Sunday Morning

Oct. 8, 1944

Dear Ken,

            Just finished reading the SF Chronicle and the home news is of course the death of Willkie. It seems that he made a sudden turn for the worse yesterday and passed away very quickly.

            Gee, but it’s quiet around here. Mrs. Mills, the little old lady upstairs, has gone to a rest home out on Laguna Street for a couple of weeks and I miss her footsteps overhead. It’s peculiar how one becomes accustomed to a certain ritual or a familiar sound and how that can be missed when it stops occurring. It’s just like the big green chair in Berkeley, which I hated to leave because you sat in it and there were definite memories connected there. Although I feel at home here, there is nothing sentimental here, and I miss you, Darling!

            If nothing else turns up this afternoon, I shall walk down to a show at 15th and Irving Sts.

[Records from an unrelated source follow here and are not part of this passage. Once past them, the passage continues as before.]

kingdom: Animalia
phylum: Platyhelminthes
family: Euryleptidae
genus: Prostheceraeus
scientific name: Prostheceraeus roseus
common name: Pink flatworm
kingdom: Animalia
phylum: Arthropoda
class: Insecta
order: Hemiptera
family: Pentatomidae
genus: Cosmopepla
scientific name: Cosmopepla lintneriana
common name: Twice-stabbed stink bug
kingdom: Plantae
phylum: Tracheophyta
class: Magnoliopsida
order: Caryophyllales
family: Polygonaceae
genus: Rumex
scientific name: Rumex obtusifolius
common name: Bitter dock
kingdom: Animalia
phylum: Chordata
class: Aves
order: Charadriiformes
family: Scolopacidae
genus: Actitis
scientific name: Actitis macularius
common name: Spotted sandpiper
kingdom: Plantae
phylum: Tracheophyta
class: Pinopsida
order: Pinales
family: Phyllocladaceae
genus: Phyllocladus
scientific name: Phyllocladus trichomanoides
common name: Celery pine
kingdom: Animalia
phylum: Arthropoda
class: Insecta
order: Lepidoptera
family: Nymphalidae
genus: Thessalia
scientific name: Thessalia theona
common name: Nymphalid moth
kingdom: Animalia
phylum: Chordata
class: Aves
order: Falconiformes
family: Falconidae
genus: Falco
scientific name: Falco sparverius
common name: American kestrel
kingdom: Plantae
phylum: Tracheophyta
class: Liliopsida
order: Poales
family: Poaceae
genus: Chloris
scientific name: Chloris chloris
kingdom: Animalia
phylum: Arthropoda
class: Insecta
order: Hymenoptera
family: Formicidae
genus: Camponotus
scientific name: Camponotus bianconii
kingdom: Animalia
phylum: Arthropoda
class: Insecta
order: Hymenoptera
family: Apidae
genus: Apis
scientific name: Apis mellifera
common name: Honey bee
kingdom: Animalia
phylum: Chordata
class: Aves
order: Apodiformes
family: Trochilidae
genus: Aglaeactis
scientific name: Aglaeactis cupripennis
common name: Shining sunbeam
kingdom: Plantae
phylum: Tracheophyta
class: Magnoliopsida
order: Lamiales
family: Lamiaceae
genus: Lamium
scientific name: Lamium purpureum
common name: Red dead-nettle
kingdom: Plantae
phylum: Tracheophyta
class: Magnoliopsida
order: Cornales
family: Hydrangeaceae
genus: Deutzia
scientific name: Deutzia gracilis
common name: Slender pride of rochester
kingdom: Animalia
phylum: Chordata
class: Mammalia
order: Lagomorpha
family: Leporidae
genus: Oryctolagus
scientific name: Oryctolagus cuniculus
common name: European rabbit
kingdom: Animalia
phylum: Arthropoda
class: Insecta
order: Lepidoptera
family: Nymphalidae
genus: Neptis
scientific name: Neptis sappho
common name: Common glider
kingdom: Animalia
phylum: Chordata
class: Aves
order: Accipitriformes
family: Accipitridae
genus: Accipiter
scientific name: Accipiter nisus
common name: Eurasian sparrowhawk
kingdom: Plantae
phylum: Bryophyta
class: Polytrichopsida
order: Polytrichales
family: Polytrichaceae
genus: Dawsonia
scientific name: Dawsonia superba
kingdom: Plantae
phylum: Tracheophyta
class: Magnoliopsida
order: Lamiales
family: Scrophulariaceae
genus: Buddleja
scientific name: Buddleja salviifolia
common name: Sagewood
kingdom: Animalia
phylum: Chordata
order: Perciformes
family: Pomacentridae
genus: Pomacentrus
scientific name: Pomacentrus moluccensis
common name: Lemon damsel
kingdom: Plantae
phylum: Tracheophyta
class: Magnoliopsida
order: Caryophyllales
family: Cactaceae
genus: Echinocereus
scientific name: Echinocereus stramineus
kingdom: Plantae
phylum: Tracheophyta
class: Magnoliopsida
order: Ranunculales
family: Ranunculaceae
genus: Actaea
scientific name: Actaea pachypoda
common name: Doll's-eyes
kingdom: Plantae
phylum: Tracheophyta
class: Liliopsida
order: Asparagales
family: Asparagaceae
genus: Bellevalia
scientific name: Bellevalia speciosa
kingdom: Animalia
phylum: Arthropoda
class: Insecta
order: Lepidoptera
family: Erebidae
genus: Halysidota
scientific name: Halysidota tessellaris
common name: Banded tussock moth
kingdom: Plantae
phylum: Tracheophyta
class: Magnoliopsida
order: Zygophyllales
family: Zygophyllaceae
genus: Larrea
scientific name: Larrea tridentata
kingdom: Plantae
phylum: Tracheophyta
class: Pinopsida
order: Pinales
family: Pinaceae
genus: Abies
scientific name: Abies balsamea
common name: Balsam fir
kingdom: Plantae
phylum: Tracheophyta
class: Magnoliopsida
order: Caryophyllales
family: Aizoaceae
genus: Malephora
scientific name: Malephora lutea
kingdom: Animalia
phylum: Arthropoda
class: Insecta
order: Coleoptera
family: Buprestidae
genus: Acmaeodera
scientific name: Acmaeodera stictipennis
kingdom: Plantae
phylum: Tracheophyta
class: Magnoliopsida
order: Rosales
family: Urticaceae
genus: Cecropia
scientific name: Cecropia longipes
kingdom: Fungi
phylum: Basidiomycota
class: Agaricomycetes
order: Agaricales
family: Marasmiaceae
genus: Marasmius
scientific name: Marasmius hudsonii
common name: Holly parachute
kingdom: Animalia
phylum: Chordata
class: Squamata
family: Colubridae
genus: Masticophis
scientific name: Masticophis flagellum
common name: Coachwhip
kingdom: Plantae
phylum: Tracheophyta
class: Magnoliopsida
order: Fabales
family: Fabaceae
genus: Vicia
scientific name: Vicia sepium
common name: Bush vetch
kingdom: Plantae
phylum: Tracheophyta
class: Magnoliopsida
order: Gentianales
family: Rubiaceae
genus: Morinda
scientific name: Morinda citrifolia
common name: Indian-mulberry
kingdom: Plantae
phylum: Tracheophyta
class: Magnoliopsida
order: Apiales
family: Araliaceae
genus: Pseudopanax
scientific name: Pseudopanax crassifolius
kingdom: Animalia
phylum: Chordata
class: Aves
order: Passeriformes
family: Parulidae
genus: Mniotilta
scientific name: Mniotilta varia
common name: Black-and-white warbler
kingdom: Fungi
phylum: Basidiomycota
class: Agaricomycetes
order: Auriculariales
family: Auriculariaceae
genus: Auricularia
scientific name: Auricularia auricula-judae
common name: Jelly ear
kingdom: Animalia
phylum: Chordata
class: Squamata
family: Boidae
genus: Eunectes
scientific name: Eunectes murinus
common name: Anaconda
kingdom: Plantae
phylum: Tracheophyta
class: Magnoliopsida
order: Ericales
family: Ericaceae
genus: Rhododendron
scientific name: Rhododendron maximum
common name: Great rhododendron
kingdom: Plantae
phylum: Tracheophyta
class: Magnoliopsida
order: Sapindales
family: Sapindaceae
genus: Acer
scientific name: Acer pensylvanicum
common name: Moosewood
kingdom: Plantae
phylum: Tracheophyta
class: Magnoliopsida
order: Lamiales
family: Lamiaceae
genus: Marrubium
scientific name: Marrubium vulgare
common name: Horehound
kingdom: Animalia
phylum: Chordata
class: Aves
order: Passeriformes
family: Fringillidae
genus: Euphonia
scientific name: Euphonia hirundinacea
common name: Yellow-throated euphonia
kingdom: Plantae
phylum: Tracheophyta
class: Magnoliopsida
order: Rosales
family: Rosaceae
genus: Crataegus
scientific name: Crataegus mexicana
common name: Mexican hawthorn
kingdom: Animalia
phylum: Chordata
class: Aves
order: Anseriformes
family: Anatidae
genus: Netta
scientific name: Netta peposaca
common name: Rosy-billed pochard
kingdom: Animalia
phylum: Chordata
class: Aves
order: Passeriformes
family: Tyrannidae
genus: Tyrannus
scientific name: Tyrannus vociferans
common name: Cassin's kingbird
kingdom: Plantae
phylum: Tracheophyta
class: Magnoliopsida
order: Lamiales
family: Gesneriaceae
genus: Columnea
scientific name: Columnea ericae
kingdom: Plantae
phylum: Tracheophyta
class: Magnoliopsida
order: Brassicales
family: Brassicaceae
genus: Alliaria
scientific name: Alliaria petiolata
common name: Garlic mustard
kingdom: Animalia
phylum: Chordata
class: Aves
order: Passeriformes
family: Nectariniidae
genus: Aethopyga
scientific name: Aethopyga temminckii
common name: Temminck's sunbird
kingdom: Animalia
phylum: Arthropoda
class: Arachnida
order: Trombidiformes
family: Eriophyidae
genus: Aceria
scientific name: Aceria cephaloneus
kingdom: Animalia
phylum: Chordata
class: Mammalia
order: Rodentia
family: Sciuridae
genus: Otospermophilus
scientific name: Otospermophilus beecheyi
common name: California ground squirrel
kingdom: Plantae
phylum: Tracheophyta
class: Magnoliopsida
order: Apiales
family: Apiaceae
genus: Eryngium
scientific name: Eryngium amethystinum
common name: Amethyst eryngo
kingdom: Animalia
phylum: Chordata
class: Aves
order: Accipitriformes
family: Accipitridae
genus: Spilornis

Way up here on the hill, I feel so isolated even though I have a telephone; haven’t had a call all weekend and as sure as I walk out the thing will ring all afternoon! Sorry to have missed Hoffman because there are several questions I’d like to ask him about you! It may seem odd, but I have refrained from asking the other visitors much about you—knowing that they had seen recently was encouraging in one respect, on the other hand, they had been with you so recently that I may have broken down in tears. Understand? I love you.